2. Patient #1. On 02/05/24 the Medication Administration Record (MAR) reflected Patient #1 received Hydroxyzine 25mg PO (by mouth) at 06:38 PM. The medication was not listed on the PRN (as needed) and First Dose Medication Documentation list. There was not documentation of the reason the medication was given and no response to the medication was documented. On 02/06/24 the MAR reflected Patient #1 received Tylenol 325mg PO at 02:13 PM. The medication was not listed on the PRN and First Dose Medication Documentation list. There was not documentation of the reason the medication was given and no response to the medication was documented.

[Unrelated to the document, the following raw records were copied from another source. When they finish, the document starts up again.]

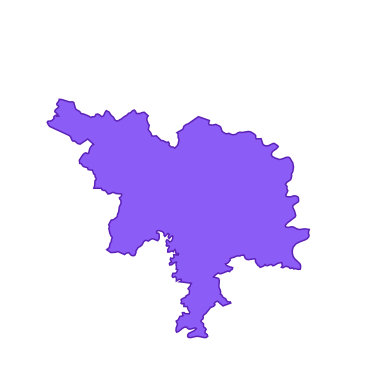 outline of Campos Novos, Santa Catarina, Brazil, rotated 246°
{"feature_id": "56859067B83022570879556", "entity_name": "Campos Novos", "entity_type": "district", "adm_level": 2, "iso_a3": "BRA", "parent_name": "Brazil", "parent_adm1": "Santa Catarina", "projection": "equal_earth", "projection_center": [-51.278, -27.42], "detail": "fine", "context": "isolated", "style": "filled", "palette": "violet", "viewbox_px": 384, "rotation_deg": 246, "n_neighbors": 0, "source": "geoboundaries", "source_scale": "gbopen_adm2", "svg_char_len": 6041}
<svg xmlns="http://www.w3.org/2000/svg" viewBox="0 0 384 384"><g transform="rotate(246 192 192)"><path d="M250.2,237.0L258.2,228.5L255.8,216.0L256.1,214.3L255.4,211.4L253.0,209.1L252.4,202.3L251.0,203.0L247.2,201.4L245.1,201.5L241.4,198.7L240.2,197.2L239.1,194.1L240.8,193.0L241.6,191.3L244.1,190.1L245.7,191.0L247.4,190.7L247.5,189.1L250.8,186.3L251.6,184.8L257.8,182.3L258.6,179.8L259.7,178.0L261.3,178.4L263.2,178.3L266.8,177.4L270.5,180.2L271.6,179.7L275.9,180.0L277.3,180.5L278.7,181.8L279.4,183.0L284.2,180.9L284.8,179.2L284.9,176.3L286.3,173.2L288.8,173.2L290.4,172.6L290.4,170.7L289.4,167.9L289.7,166.1L288.8,164.2L288.2,159.7L287.5,157.6L287.1,152.7L288.6,151.1L292.3,150.6L295.1,149.3L298.9,148.7L301.2,146.8L300.2,145.1L297.6,142.2L297.5,140.2L300.1,138.9L301.6,137.6L302.0,135.9L300.8,134.5L300.6,132.9L301.3,131.5L301.3,129.8L303.5,128.4L306.7,125.4L307.8,124.1L308.4,122.8L311.5,122.0L314.3,119.8L315.9,119.5L321.8,120.4L322.8,119.7L324.2,116.6L329.4,110.7L330.7,108.4L329.6,107.8L327.5,104.2L326.2,104.1L324.7,105.2L323.7,104.3L322.4,100.2L321.1,99.3L318.2,100.7L315.5,101.1L316.2,99.3L317.5,99.2L317.4,97.5L316.7,96.1L315.3,95.9L314.5,93.8L314.3,91.8L315.3,89.3L314.6,88.1L311.9,88.1L309.7,88.7L293.6,102.8L292.0,103.5L288.3,103.4L286.9,103.9L286.4,105.4L282.6,107.4L281.2,109.3L282.8,118.3L275.6,121.5L275.3,119.5L273.8,117.0L272.5,115.6L269.5,113.4L269.7,112.0L270.9,111.1L271.1,109.5L270.3,107.2L266.9,102.0L263.8,101.0L262.8,102.4L260.2,102.8L259.2,103.4L256.6,106.5L254.7,106.2L252.3,110.0L248.6,109.5L247.2,110.4L245.4,109.7L243.6,110.0L242.3,109.5L242.0,108.1L237.4,105.6L235.4,103.8L232.2,110.7L230.6,110.7L229.4,111.8L228.6,113.4L224.2,114.5L223.8,116.9L224.0,119.0L223.1,120.6L221.5,121.9L218.9,126.8L217.4,126.2L216.5,124.9L216.3,123.3L215.0,123.1L213.2,123.6L210.6,122.6L207.9,119.5L203.8,117.0L201.8,114.8L200.2,113.9L199.5,112.7L198.6,108.5L199.3,106.8L195.9,102.5L194.0,102.6L192.6,101.2L187.9,100.2L184.9,100.1L183.1,100.7L180.8,98.7L179.6,98.3L178.4,96.4L174.9,93.8L174.0,90.6L169.6,93.3L168.0,97.7L167.8,100.0L162.3,104.9L162.8,107.0L162.5,109.4L158.8,110.8L157.6,112.4L157.4,114.0L159.6,116.3L160.9,116.8L163.3,120.4L163.3,122.4L164.0,124.8L166.3,127.8L166.8,129.5L165.9,131.2L164.9,132.1L165.6,135.8L165.0,137.5L161.5,140.8L162.3,142.5L163.6,143.5L166.5,144.7L167.8,144.8L168.9,143.0L170.7,144.1L170.3,146.0L168.1,148.6L166.6,149.4L164.9,149.4L163.7,148.8L162.4,149.2L163.9,153.2L162.7,154.0L160.9,152.2L159.9,151.8L158.7,152.3L159.7,154.2L160.0,156.2L158.9,156.3L157.7,155.8L155.5,153.4L155.4,151.2L157.4,150.8L158.6,149.7L157.6,148.3L154.8,147.9L153.7,146.7L152.7,147.0L152.4,148.8L151.3,149.2L149.2,146.4L147.0,145.4L146.3,146.8L146.4,149.6L145.0,150.7L145.9,151.6L146.4,153.0L144.5,153.0L143.1,152.2L142.1,153.0L141.3,154.6L140.0,153.7L142.2,149.8L139.6,149.0L139.1,146.9L140.4,145.7L139.2,144.7L136.2,145.0L136.5,143.3L135.8,142.2L134.4,141.9L133.8,143.8L134.7,147.9L134.2,149.3L133.0,148.2L129.2,147.0L128.0,146.1L126.9,147.4L124.9,145.3L124.5,143.8L125.5,141.6L124.2,140.2L122.9,139.5L121.6,139.9L121.6,142.2L120.0,142.8L117.1,141.5L117.5,144.3L116.9,146.5L115.3,146.2L115.1,144.1L108.9,154.3L107.8,152.8L106.6,151.9L106.1,150.3L105.2,149.0L103.9,149.6L102.7,149.5L99.8,147.8L99.6,144.4L98.7,143.8L98.3,138.4L95.8,137.7L94.8,136.7L93.8,137.4L93.4,139.3L90.7,138.0L89.3,141.0L86.1,140.7L83.2,141.1L81.9,139.9L83.7,136.3L85.0,135.8L85.7,134.1L82.6,133.4L83.3,130.3L80.9,127.6L80.5,125.0L77.1,125.0L74.2,122.2L71.7,120.9L70.2,121.0L70.0,122.7L71.4,128.2L71.5,130.0L70.9,132.1L69.4,132.4L68.1,133.3L67.3,134.9L66.6,139.8L65.5,140.4L64.8,138.9L64.3,136.7L64.2,131.6L63.3,130.0L61.6,129.2L60.4,129.9L59.5,131.6L58.4,137.1L57.5,139.2L53.8,144.3L53.3,146.0L53.8,147.7L55.6,147.9L58.0,146.5L59.8,147.6L60.7,149.1L62.3,148.8L64.0,147.7L66.9,148.9L70.1,147.4L71.0,148.3L71.6,150.4L72.8,151.3L74.1,151.5L75.0,153.0L75.3,155.0L78.9,161.9L78.8,165.4L79.6,167.1L80.9,166.9L81.9,168.6L81.9,170.9L75.3,174.0L74.8,182.3L76.0,182.3L76.9,180.4L78.1,179.5L80.8,179.3L83.2,177.5L86.1,177.2L87.2,176.3L88.2,177.2L90.8,177.9L93.9,177.9L95.3,178.4L99.9,180.9L101.6,181.2L102.8,180.6L105.6,177.0L106.8,180.0L107.4,183.2L106.0,184.1L105.5,185.7L105.2,192.6L104.0,193.9L104.8,195.6L105.0,197.3L106.3,198.4L107.2,197.6L108.0,196.2L111.0,193.6L112.7,193.3L112.5,195.6L114.0,199.0L115.3,199.5L115.8,201.0L115.2,204.2L115.4,206.2L114.8,208.3L114.1,209.5L114.0,211.7L113.1,213.7L109.8,213.7L108.5,214.3L107.3,215.7L105.5,222.3L104.2,222.4L102.7,221.7L100.8,221.8L98.1,222.4L96.9,223.3L95.4,223.6L95.2,227.4L96.0,229.2L94.7,229.6L93.9,231.3L93.9,233.9L93.3,235.3L91.8,235.7L91.5,237.3L92.0,241.4L91.1,245.2L87.8,244.5L86.9,243.0L85.8,244.3L86.1,246.8L85.3,248.4L84.1,249.8L82.2,250.6L81.8,253.0L80.3,253.6L79.8,255.6L78.1,257.5L77.4,259.4L79.0,260.6L81.0,261.4L82.5,261.4L89.4,258.6L92.2,258.2L95.7,258.9L98.6,260.4L100.5,262.1L102.1,265.2L102.5,266.7L102.6,270.2L102.3,276.2L102.5,278.2L103.5,280.4L104.8,281.3L107.6,281.8L110.1,283.9L112.5,280.0L114.0,274.9L115.8,272.7L118.7,270.5L119.8,268.7L120.2,266.4L121.1,264.4L122.1,263.4L123.4,263.5L124.9,266.3L127.3,276.2L128.2,277.1L129.9,277.5L132.9,277.9L137.4,277.8L138.7,279.0L139.9,285.3L141.2,286.1L143.8,286.9L144.8,286.5L145.8,285.6L146.6,284.6L147.2,283.0L147.4,280.2L148.5,278.0L149.6,276.4L150.8,276.2L154.2,280.1L155.7,279.9L157.2,280.3L158.3,281.1L161.1,280.5L162.2,282.5L163.1,286.9L164.2,288.2L166.3,289.7L167.7,289.9L169.7,292.4L173.5,294.9L177.7,295.9L183.3,295.2L184.5,294.4L185.3,292.4L185.6,287.4L186.0,285.3L189.2,281.8L191.4,280.1L192.9,279.5L194.5,280.1L195.8,281.3L196.4,282.6L197.2,286.9L198.4,289.3L199.7,289.0L202.9,287.0L203.4,285.8L203.2,281.6L203.5,279.5L204.2,278.1L205.6,276.7L207.1,276.2L212.6,276.8L214.4,272.4L215.9,272.3L217.3,273.1L219.0,272.8L222.0,270.9L223.4,269.7L224.4,268.0L226.1,261.7L227.2,260.1L227.4,257.6L226.8,255.6L227.9,252.0L230.7,249.5L230.9,247.8L231.6,246.4L234.6,244.4L236.2,244.2L239.4,244.6L240.8,244.1L244.1,241.3L244.7,238.1L246.5,235.0L248.0,235.1L250.2,237.0Z" fill="#8b5cf6" stroke="#5b21b6" stroke-width="1.5"/></g></svg>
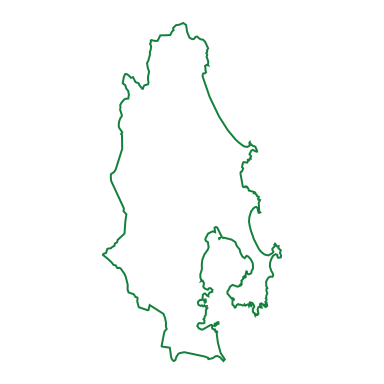 Song Cau, Phú Yên, Vietnam
{"feature_id": "81297802B65581648571900", "entity_name": "Song Cau", "entity_type": "district", "adm_level": 2, "iso_a3": "VNM", "parent_name": "Vietnam", "parent_adm1": "Phú Yên", "projection": "equal_earth", "projection_center": [109.244, 13.527], "detail": "fine", "context": "isolated", "style": "outline", "palette": "green", "viewbox_px": 384, "rotation_deg": 0, "n_neighbors": 0, "source": "geoboundaries", "source_scale": "gbopen_adm2", "svg_char_len": 6049}
<svg xmlns="http://www.w3.org/2000/svg" viewBox="0 0 384 384"><path d="M175.4,360.0L176.3,357.1L178.0,354.3L179.4,353.2L184.3,352.2L204.6,356.5L208.1,357.8L208.4,359.1L212.6,358.2L215.5,356.3L217.4,356.0L220.0,357.2L223.4,361.0L224.8,359.4L220.6,353.0L217.9,342.7L216.7,333.8L217.2,331.9L216.7,331.3L215.6,331.7L215.1,329.7L214.4,330.0L213.8,329.1L212.4,328.7L212.0,327.6L212.3,325.3L211.3,324.8L210.2,325.2L203.0,329.4L201.6,329.6L198.8,328.3L197.3,326.0L198.1,324.1L199.1,323.1L203.3,323.4L204.4,322.8L204.4,320.3L203.5,319.2L204.5,318.2L204.7,316.4L205.8,315.0L205.9,310.2L207.3,308.1L206.3,307.7L206.8,306.1L205.2,306.3L204.3,305.3L203.1,306.4L201.9,305.3L200.6,305.9L198.5,304.8L197.9,302.9L198.1,301.7L200.2,299.8L201.1,300.2L202.7,299.6L204.1,300.0L204.7,302.6L205.5,302.5L205.9,301.6L205.6,299.5L203.5,299.7L202.4,298.9L202.9,294.8L204.1,293.6L205.3,293.6L206.9,295.5L208.3,296.2L208.1,295.1L209.7,292.5L212.2,291.8L212.0,291.4L212.5,290.0L210.6,288.2L209.1,288.2L207.8,289.8L205.1,288.7L203.7,287.5L203.2,286.3L203.7,285.2L203.9,282.9L202.6,280.8L201.5,281.1L202.1,280.4L201.1,279.9L200.4,277.6L200.3,274.4L201.9,269.3L201.8,264.0L202.4,259.4L204.4,254.5L208.0,249.3L208.6,247.2L207.9,242.1L206.0,241.0L205.3,239.7L205.5,238.4L208.1,233.6L212.7,231.3L215.1,232.2L214.5,227.7L215.9,227.0L217.2,227.5L222.0,237.3L223.4,238.0L224.0,237.7L231.5,239.6L235.4,242.1L236.8,246.0L239.6,249.4L240.5,253.0L242.5,256.7L244.7,258.1L246.6,255.8L248.3,256.6L250.8,259.4L252.6,262.9L252.9,264.6L253.0,268.6L251.7,270.7L251.3,273.0L250.2,273.9L248.3,274.3L247.0,273.4L247.0,271.7L246.4,271.4L245.6,274.4L245.7,277.1L244.8,277.7L244.1,277.2L244.0,276.4L243.4,276.7L243.0,279.1L241.4,280.7L241.8,281.7L241.1,283.6L241.7,284.0L241.2,285.2L240.1,285.7L239.9,285.0L238.7,286.3L237.6,286.7L232.5,284.9L229.8,287.0L229.1,289.0L227.4,291.6L227.4,293.5L231.7,298.6L232.5,298.8L232.8,298.3L233.9,299.1L233.9,300.5L233.4,299.2L232.5,300.1L232.4,304.2L232.6,304.9L233.7,305.5L234.8,307.6L235.6,307.3L236.7,305.0L238.1,304.1L238.8,304.7L240.5,304.7L243.1,305.5L243.8,305.4L244.5,304.3L245.6,305.6L248.0,304.3L248.7,304.7L249.0,305.8L249.5,304.5L250.2,304.5L250.7,305.8L251.3,306.1L251.5,305.1L250.3,304.3L249.6,302.9L250.0,302.3L252.4,303.0L253.9,305.3L254.3,306.9L252.9,308.7L252.8,311.3L253.6,312.8L254.5,313.1L255.2,315.2L255.6,314.1L256.3,314.2L256.5,315.2L257.1,315.2L258.4,313.9L257.6,309.5L258.4,307.2L259.7,306.5L260.6,307.5L261.7,307.6L261.6,306.9L260.0,305.5L260.2,303.9L261.3,303.4L261.8,304.3L262.9,304.7L263.0,305.4L263.2,304.7L264.0,305.6L264.3,305.0L265.2,305.5L265.3,306.3L265.9,306.2L265.9,306.8L266.6,306.5L266.7,305.3L267.1,305.4L267.0,304.3L266.0,303.9L266.3,303.2L265.7,303.3L265.4,301.8L266.4,300.6L266.5,299.2L265.8,298.4L266.2,297.9L266.4,295.4L267.3,293.3L266.4,290.7L266.5,288.9L267.4,288.1L266.3,286.3L266.1,281.7L267.8,278.5L268.9,277.3L270.2,276.6L272.5,276.8L273.2,275.3L272.5,272.8L271.3,271.0L269.9,266.5L270.0,263.3L271.1,259.4L273.0,255.9L275.5,254.2L277.2,254.7L277.6,257.0L278.2,257.8L280.8,257.4L281.1,255.7L280.0,252.8L280.8,250.2L278.5,248.4L278.6,246.2L277.3,246.6L275.0,243.7L274.4,244.5L274.7,246.4L272.4,248.6L272.3,249.7L273.4,251.7L272.5,253.1L268.5,255.4L265.4,254.8L263.8,254.0L261.0,251.7L258.8,248.9L253.9,239.2L250.7,230.0L249.6,225.3L249.0,221.5L249.4,217.0L251.1,211.5L253.4,208.4L255.2,207.1L256.3,207.0L257.5,208.0L258.5,212.7L259.0,212.9L260.2,212.4L259.2,211.2L258.7,203.0L260.0,200.1L258.4,199.8L258.1,198.7L258.7,198.3L258.7,196.7L257.2,196.4L256.5,194.5L255.4,194.0L255.3,192.9L253.9,193.1L254.2,192.0L248.8,190.5L248.6,189.2L247.2,187.0L246.3,187.4L245.8,186.3L243.6,187.2L242.8,186.5L240.5,173.8L240.7,172.0L242.1,171.3L243.2,168.4L242.0,167.1L242.9,163.1L243.6,162.1L247.2,162.6L247.8,161.5L247.8,159.8L248.5,159.6L249.3,160.1L250.1,158.4L250.7,158.5L250.4,157.5L251.1,156.3L249.5,154.2L251.2,150.8L252.6,149.9L256.3,151.6L256.9,151.7L257.2,151.1L255.3,146.7L252.4,145.6L250.6,143.8L250.2,144.1L249.8,142.2L249.4,142.7L249.8,145.5L247.5,146.9L244.8,146.6L243.3,145.9L238.5,142.3L235.1,139.0L227.8,130.2L219.1,116.6L209.7,97.0L202.7,76.7L202.7,74.8L203.2,73.5L205.1,73.2L206.1,72.2L205.4,70.1L205.5,68.1L205.0,66.1L206.5,64.9L208.3,65.4L207.9,64.5L208.3,62.2L208.0,60.7L206.6,56.7L207.3,54.8L206.3,53.1L207.3,51.8L206.9,50.6L208.1,48.3L205.1,41.8L203.2,39.8L200.1,39.1L197.1,36.6L195.7,36.8L194.1,38.8L192.9,39.2L191.2,38.7L189.4,37.5L187.1,31.8L186.1,25.0L183.2,23.0L179.3,24.7L176.0,25.2L173.2,27.9L173.1,28.8L173.6,30.1L172.1,31.4L170.2,35.1L160.3,35.4L157.6,40.8L154.9,40.9L151.3,40.1L150.8,40.5L150.8,42.5L150.0,43.9L151.1,45.8L151.1,46.9L150.6,50.2L149.8,51.9L150.0,54.4L148.3,60.8L147.0,63.1L147.9,68.3L149.1,71.6L148.1,76.3L148.0,79.5L148.5,82.4L148.1,84.3L144.5,85.3L143.5,86.6L143.0,88.7L142.2,88.8L139.4,85.1L138.6,83.3L135.5,82.1L133.0,77.2L131.0,77.8L128.1,74.9L126.1,73.9L125.1,74.2L123.8,77.1L122.7,83.3L125.2,85.1L126.2,88.5L128.2,90.9L128.9,94.7L128.3,98.6L125.5,98.8L124.3,99.4L121.6,102.5L120.2,105.0L120.5,107.2L120.1,109.6L121.9,115.3L121.4,116.9L120.4,118.0L119.0,122.0L118.7,126.0L119.2,127.9L122.3,132.3L121.1,134.0L122.0,134.9L122.2,148.9L115.7,169.5L114.1,172.0L110.9,174.2L110.8,177.0L111.1,180.8L123.9,208.4L123.5,211.1L126.4,214.3L125.4,220.8L124.6,232.2L124.4,233.7L117.7,239.9L117.0,242.4L114.8,243.6L114.4,246.0L112.6,246.7L110.8,248.3L107.9,248.6L107.1,249.3L106.1,252.9L103.4,253.9L102.9,254.9L108.0,259.0L111.6,262.4L113.5,264.9L115.7,265.4L117.3,268.0L119.6,267.9L120.7,268.5L124.6,274.1L125.8,277.0L127.7,284.7L127.6,289.5L128.5,292.4L133.7,294.2L135.5,297.0L137.3,297.5L137.6,298.7L137.2,301.3L138.8,307.2L147.6,310.2L148.4,310.1L149.7,305.1L163.4,313.8L165.0,317.8L166.0,322.8L165.9,326.5L166.7,329.0L164.7,331.2L164.1,333.0L161.6,346.1L161.8,346.5L169.8,347.7L171.2,357.3L171.8,359.0L173.4,360.9L174.2,360.9L175.4,360.0ZM218.6,323.7L218.5,322.3L217.4,322.2L216.7,323.2L214.8,323.6L214.6,325.2L214.1,325.8L214.9,326.0L216.0,325.4L216.6,324.6L218.6,323.7ZM219.2,238.9L219.9,238.4L220.1,237.9L219.0,238.2L219.2,238.9Z" fill="none" stroke="#15803d" stroke-width="2"/></svg>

Patient #3. On 02/05/24 the MAR reflected Patient #3 received Ibuprofen 400mg PO at 01:00 PM and 06:40 PM. The medication was not listed on the PRN and First Dose Medication Documentation list. There was not documentation of the reason the medication was given and no response to the medication was documented.
The policy titled Medication Management reviewed 01/2024 reflected..."4.2 The nurse who administers the 'PRN' medication will document, in the appropriate section of the patient record, the purpose for which the medication was given.
During an interview on 02/14/24 at 03:02 PM Personnel #2 verified the above findings.